# As Good As Gold



## sdain31y (Jul 5, 2010)

*Supporter*

We've been donating to your rescue since I saw it referenced on the Best Friends website. We donated for my Mom's Birthday or Mother's Day, etc. She's got a soft spot for goldens and it always makes her smile!


----------



## Karen519 (Aug 21, 2006)

*Hi!!!*

Zeke11:

Oh, I so envy you being with As Good As Gold. We live in Woodridge, IL and have two dogs, an 11 1/2 year old adopted Golden Ret. named Smooch and an 11 month old male Samoyed, named Tonka. We had adopted Smooch from Golden Opportunities in Carol Stream when they were still open.

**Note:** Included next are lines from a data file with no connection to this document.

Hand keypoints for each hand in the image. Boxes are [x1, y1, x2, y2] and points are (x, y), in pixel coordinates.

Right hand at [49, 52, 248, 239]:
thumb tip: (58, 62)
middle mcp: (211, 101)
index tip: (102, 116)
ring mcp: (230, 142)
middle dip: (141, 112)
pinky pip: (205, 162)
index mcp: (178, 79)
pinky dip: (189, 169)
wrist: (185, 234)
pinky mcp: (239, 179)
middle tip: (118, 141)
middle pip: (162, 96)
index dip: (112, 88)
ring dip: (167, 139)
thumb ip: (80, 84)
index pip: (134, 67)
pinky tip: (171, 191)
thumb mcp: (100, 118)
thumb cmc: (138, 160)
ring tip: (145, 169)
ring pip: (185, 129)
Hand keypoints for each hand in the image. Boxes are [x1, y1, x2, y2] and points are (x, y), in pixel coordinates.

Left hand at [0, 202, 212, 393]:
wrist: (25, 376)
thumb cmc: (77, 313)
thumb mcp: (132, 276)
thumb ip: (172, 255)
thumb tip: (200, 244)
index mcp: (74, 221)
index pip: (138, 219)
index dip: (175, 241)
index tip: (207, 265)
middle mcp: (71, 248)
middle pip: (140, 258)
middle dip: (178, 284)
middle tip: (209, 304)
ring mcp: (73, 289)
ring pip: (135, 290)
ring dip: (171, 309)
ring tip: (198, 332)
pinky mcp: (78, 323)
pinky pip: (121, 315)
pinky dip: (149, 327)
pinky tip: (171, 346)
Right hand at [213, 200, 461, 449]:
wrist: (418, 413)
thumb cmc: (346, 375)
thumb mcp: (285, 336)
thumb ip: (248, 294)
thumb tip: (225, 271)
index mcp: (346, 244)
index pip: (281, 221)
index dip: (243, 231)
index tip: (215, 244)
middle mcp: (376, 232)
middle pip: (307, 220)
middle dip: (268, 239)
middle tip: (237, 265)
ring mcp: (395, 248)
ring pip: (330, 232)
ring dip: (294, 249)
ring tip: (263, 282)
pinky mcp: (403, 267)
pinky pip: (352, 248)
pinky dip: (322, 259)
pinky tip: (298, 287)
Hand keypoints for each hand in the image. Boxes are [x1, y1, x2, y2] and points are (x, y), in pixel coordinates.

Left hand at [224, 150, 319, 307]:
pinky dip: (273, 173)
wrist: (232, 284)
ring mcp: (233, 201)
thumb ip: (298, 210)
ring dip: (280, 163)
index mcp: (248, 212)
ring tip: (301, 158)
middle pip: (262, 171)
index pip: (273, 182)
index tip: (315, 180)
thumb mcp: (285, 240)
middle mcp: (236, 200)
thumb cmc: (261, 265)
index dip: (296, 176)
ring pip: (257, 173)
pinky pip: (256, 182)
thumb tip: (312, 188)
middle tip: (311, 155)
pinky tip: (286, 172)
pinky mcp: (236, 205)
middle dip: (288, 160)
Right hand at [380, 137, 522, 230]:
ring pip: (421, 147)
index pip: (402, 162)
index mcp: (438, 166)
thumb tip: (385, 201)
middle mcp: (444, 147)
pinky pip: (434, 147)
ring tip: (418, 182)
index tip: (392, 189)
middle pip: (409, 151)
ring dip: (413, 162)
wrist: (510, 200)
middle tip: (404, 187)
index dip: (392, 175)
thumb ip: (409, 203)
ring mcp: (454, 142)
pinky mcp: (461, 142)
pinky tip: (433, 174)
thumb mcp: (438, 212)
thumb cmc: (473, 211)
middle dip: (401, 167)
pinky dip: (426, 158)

My hubby Ken and I have seen As Good As Gold at many events, including the Downers Grove Fest and I've made a few monetary donations to this wonderful rescue. I just donated a laptop to them a couple of months ago.

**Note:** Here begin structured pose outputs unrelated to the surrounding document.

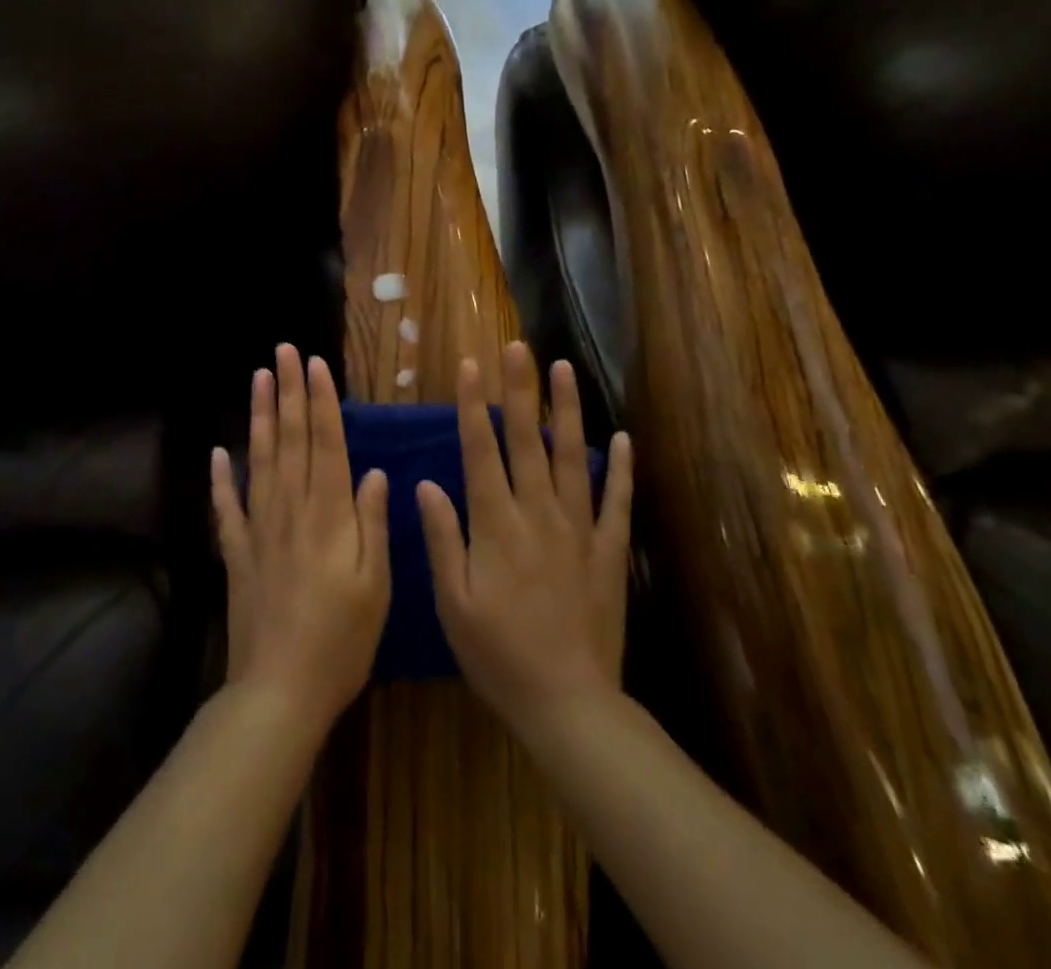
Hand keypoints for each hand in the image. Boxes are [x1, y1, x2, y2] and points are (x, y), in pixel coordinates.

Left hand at [211, 344, 390, 734]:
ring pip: (260, 460)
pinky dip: (220, 478)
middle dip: (289, 392)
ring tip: (258, 379)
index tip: (316, 364)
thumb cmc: (342, 640)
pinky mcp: (238, 554)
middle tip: (284, 351)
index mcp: (330, 515)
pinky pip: (226, 508)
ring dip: (259, 417)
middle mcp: (292, 510)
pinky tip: (217, 453)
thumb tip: (373, 471)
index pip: (326, 444)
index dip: (321, 402)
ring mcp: (259, 529)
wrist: (280, 690)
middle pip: (290, 439)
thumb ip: (372, 523)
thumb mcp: (376, 584)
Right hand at [416, 342, 632, 731]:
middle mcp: (538, 514)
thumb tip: (427, 483)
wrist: (567, 704)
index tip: (471, 364)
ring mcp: (578, 529)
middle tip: (519, 346)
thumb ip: (443, 538)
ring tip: (564, 370)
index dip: (474, 404)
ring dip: (566, 411)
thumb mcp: (453, 603)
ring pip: (572, 457)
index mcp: (496, 524)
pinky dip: (621, 469)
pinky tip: (623, 438)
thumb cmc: (498, 655)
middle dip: (519, 389)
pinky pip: (616, 502)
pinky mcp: (607, 551)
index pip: (481, 450)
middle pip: (525, 440)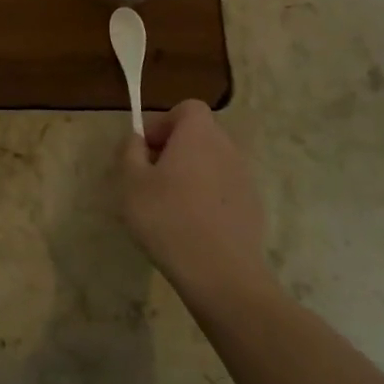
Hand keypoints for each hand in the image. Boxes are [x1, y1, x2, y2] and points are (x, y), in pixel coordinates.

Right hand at [120, 100, 276, 311]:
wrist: (222, 275)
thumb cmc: (168, 219)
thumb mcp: (131, 182)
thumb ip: (130, 151)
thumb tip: (137, 139)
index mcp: (199, 134)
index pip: (187, 108)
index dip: (164, 123)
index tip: (146, 150)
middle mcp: (227, 148)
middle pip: (199, 135)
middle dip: (174, 149)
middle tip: (151, 177)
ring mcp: (245, 179)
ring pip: (211, 163)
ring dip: (191, 174)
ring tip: (169, 205)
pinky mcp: (253, 208)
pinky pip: (224, 189)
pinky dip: (207, 197)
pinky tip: (191, 226)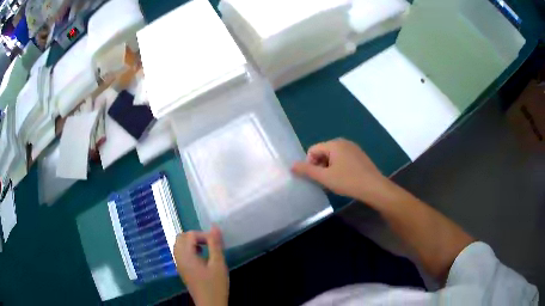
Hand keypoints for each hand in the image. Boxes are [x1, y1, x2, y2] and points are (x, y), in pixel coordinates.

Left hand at [174, 227, 228, 305]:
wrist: (210, 303)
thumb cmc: (215, 284)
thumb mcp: (218, 264)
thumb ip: (215, 244)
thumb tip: (215, 227)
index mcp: (186, 255)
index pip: (190, 235)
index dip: (204, 235)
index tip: (216, 244)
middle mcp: (179, 258)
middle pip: (180, 238)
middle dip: (194, 237)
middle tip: (209, 244)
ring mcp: (179, 264)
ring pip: (179, 245)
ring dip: (191, 243)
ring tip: (205, 251)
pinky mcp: (182, 270)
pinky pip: (181, 253)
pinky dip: (189, 251)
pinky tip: (201, 259)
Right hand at [292, 138, 395, 205]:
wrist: (374, 188)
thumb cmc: (348, 181)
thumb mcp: (325, 177)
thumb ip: (307, 170)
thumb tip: (292, 165)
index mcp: (334, 144)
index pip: (312, 150)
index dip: (310, 164)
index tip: (317, 178)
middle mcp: (343, 142)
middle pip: (323, 152)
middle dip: (320, 166)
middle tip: (325, 181)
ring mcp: (353, 148)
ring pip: (333, 156)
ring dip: (329, 168)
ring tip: (335, 182)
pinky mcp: (359, 155)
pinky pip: (343, 159)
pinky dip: (339, 168)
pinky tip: (344, 179)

Someday I am going to Foster or Adopt from As Gold!

Where do you live?


----------



## zeke11 (Jul 21, 2009)

Oh thank you so much! 

I wish I could find someone here who has adopted a golden after my home visit!

Kris


----------



## Karen519 (Aug 21, 2006)

*Home visit*

I've only done one home visit in my life.
Best Friends in Utah contacted me to do a home visit in Bolingbrook, IL,
for one of their dogs Ruger (a Hound) who was on their National Geographic show.
My Hubby came with me and the family was wonderful and they adopted Ruger!!


----------



## Libby5503 (Aug 29, 2010)

*AGaG*

Hi Zeke11,

I'm new to this forum and this is my FIRST post!

We've applied to foster with AGaG and are just waiting to have our home visit scheduled so we can get started. We're can't wait! We're in Chicago.


----------



## zeke11 (Jul 21, 2009)

Welcome Libby!

Bless your heart for fostering! Depending where you are in Chicago, I may be assigned to your home visit 

KrisM


----------



## Karen519 (Aug 21, 2006)

*Libby*

Libby

Thank you for applying to foster for As Good As Gold!!
You are AWESOME and so ARE THEY!


----------